§ **PROMPT 1**:
In the rows, starting at the line that contains "For the data" and ending at the line that contains "This capability is", swap "datasets" for "data assets" and reproduce those lines with nothing else altered.

______________________________

What you might not know: They’re hoping to inspire the next generation of changemakers, too.    

Every month this year, we’ll profile one teen from the Seattle area who is making a difference in their community. Some of the teens featured are involved in the Gates Foundation Discovery Center’s Youth Ambassadors Program (YAP), a year-long service learning program for high school students designed to educate, engage and empower youth.

We’ve highlighted several YAP members in recent installments of our ongoing series, Teens Take Action; learn how the Gates Foundation Discovery Center is helping them get there and how you can, too.

Editor's note: This article was sponsored by the Bill & Melinda Gates FoundationThe interview has been edited and condensed for clarity and length.

    Who am I?

______________________________

§ **PROMPT 2**:
Write the next part of the piece on Seattle teens making a difference, picking up right after its final line.

§ **DATA TO EXAMINE**:
______________________________

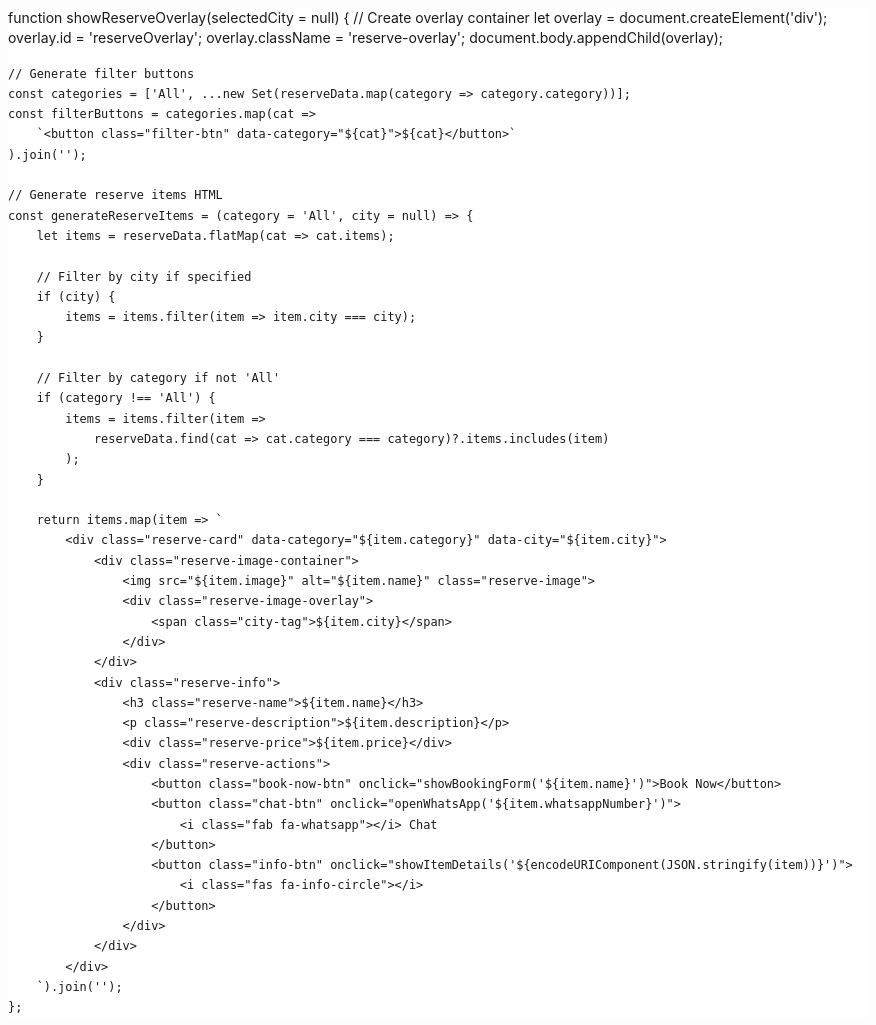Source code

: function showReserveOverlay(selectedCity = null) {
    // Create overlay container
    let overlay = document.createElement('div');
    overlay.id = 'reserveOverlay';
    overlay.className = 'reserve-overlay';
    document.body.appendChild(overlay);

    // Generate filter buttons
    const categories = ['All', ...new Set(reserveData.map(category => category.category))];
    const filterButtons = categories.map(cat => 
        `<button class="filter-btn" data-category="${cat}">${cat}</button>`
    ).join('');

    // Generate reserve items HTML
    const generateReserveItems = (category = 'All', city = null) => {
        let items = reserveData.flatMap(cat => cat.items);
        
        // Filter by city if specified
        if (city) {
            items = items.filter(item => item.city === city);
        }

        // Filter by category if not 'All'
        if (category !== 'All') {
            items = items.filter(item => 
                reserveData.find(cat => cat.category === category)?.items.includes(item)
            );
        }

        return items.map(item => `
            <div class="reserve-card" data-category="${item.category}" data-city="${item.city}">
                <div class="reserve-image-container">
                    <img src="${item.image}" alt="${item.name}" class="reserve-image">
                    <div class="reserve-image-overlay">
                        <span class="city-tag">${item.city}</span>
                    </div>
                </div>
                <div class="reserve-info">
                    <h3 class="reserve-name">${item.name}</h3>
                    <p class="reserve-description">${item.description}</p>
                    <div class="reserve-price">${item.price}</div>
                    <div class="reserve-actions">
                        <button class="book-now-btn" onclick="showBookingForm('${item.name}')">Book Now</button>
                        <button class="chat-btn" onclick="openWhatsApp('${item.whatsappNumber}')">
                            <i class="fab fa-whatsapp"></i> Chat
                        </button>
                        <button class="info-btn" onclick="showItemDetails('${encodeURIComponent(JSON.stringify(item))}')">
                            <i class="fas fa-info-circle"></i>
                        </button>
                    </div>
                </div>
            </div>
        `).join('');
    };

______________________________

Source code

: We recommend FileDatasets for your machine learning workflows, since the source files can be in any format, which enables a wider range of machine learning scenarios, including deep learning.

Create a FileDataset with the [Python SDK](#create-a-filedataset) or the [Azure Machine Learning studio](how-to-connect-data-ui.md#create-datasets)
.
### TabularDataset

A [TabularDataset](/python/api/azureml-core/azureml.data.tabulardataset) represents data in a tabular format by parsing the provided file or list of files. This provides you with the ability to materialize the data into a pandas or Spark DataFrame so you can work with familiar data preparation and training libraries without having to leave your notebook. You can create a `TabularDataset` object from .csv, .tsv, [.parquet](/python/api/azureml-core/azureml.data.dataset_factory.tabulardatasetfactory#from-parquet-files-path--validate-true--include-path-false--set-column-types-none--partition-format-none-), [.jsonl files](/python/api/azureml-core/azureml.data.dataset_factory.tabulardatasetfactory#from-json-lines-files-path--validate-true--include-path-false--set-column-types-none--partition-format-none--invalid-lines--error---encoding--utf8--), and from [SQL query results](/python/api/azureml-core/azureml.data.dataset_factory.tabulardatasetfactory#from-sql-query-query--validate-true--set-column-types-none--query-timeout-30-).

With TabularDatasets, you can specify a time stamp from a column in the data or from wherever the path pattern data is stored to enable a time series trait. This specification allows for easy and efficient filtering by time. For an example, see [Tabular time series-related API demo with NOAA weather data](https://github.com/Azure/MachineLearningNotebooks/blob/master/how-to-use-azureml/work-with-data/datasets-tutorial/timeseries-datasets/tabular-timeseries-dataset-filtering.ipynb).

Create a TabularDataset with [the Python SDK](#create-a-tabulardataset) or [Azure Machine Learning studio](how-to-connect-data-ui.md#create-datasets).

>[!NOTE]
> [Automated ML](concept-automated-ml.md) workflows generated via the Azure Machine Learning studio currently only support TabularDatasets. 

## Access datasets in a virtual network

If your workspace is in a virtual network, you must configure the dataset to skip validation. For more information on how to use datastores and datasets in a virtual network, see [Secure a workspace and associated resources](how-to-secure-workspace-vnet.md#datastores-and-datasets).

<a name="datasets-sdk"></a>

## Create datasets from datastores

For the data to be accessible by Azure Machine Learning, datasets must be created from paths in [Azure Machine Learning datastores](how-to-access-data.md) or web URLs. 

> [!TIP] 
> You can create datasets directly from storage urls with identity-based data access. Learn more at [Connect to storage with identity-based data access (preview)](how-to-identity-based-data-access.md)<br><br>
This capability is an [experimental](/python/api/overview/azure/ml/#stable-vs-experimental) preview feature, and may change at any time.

______________________________

§ **RESPONSE BOX 1**:
For the data to be accessible by Azure Machine Learning, data assets must be created from paths in [Azure Machine Learning datastores](how-to-access-data.md) or web URLs. 

> [!TIP] 
> You can create data assets directly from storage urls with identity-based data access. Learn more at [Connect to storage with identity-based data access (preview)](how-to-identity-based-data-access.md)<br><br>
This capability is an [experimental](/python/api/overview/azure/ml/#stable-vs-experimental) preview feature, and may change at any time.

§ **RESPONSE BOX 2**:
    I’m Breanna Glover. I’m 18 and a senior at Tahoma High School in Maple Valley. During my freshman year, I took AP Human Geography and we went on a field trip to the Gates Foundation Discovery Center. Deborah [Sepulveda, manager of public programs for the Discovery Center] was my tour guide. I overheard her talking to another student about the Youth Ambassadors Program. I applied on a whim at 11 p.m. the day before the application was due and I’m really glad that I did!

    My mom is from Ghana and so I’ve always been passionate about helping people, particularly internationally. But until I joined the Youth Ambassadors Program, I felt that I had no voice to catalyze social and global change, particularly as a teen.

    Through Gates, I’ve met a lot of interesting teens who really push me a lot to reconsider how I see my world. It’s made me more aware of the privilege that I have and how important it is to understand what other people are going through. I’ve realized that no matter who you are or where you live, you can still make a change. Everyone’s voices are important. The world would be a lot better off if we worked together.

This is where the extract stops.